Brake VS Break


Brake VS Break

The words break and brake sound identical, but their meanings are quite different.


The word brake has several meanings:

a) A device for slowing a moving vehicle (typically by adding friction to the wheels).
    – You do know that the brake is the pedal in the middle, don't you?

    – Please apply the handbrake.

    (In this meaning, brake is a noun. Of course, there is also the associated verb)

b) a thing that stops something or makes it difficult

    – Yes, very clever. It's time to brake now. Errr, now!

      – High interest rates are a brake on the economy. (In this meaning, brake is a noun)



The word break has many meanings:

a) To separate into pieces (as a result of a block, shock, or pressure).
    – Shatterproof ruler? I managed to break it before I'd left the shop!

  It can also be used figuratively:
   – That would break my heart.

   – Adversity causes some men to break — others to break records.(William Arthur Ward)

( In this meaning, break is a verb.

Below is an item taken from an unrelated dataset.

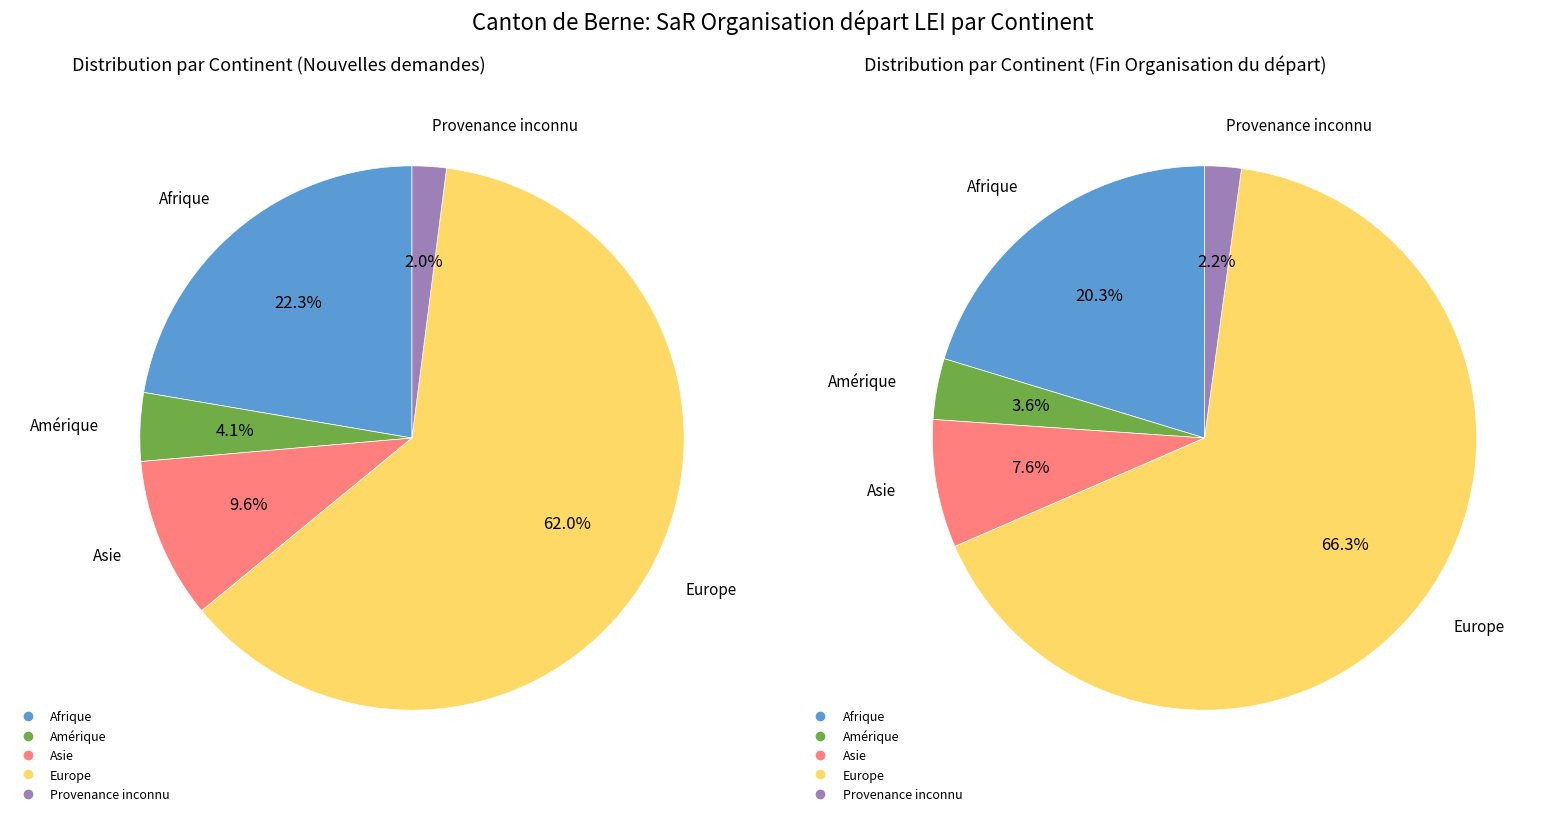

Combined, what portion of the pie is Amérique and Provenance inconnu?

6.1%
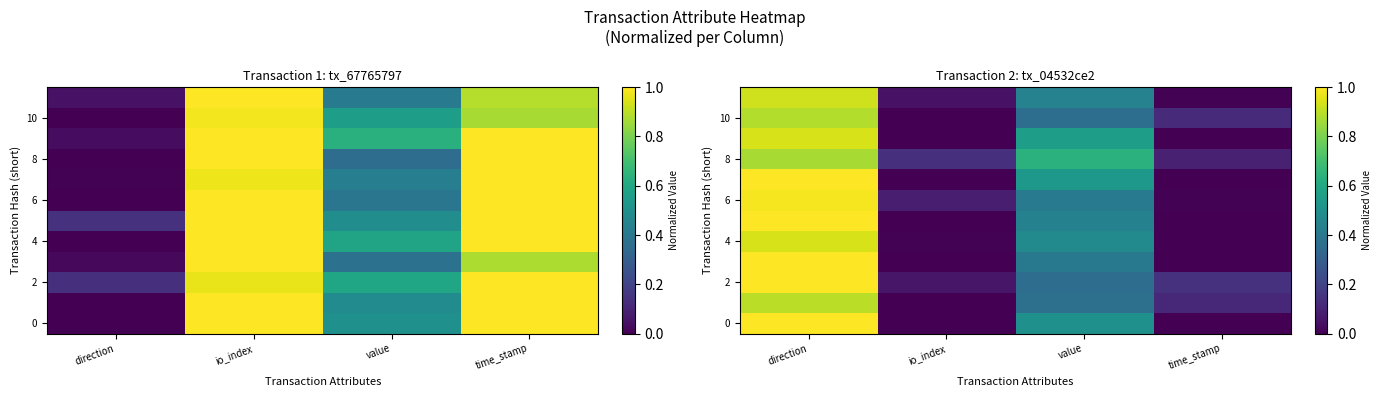

What is the difference between the second highest and second lowest values in the row_6 series?

0.3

It is like to crackto smash, or to shatter.)
There is also the associated noun:

  – I can see the break on the x-ray.

(This is like the meaning below, i.e., an interruption of continuity.)

b) A period of rest or an interruption of continuity.

   – I need to take a break. (a period of rest)

   – There is a break in the pattern. (an interruption of continuity)

( In this meaning, break is a noun. It is like intervalpause, or gap.)

c) To infringe or disobey.

   – Please do not break my trust in you.

   – It is much easier to break the rules when one's surrounded by strangers. One does not know any of them, so one cannot really care for their opinion. (Monica Fairview)

   – Men keep agreements when it is to the advantage of neither to break them. (Solon, 638 BC-559 BC)

    ( In this meaning, break is a verb.)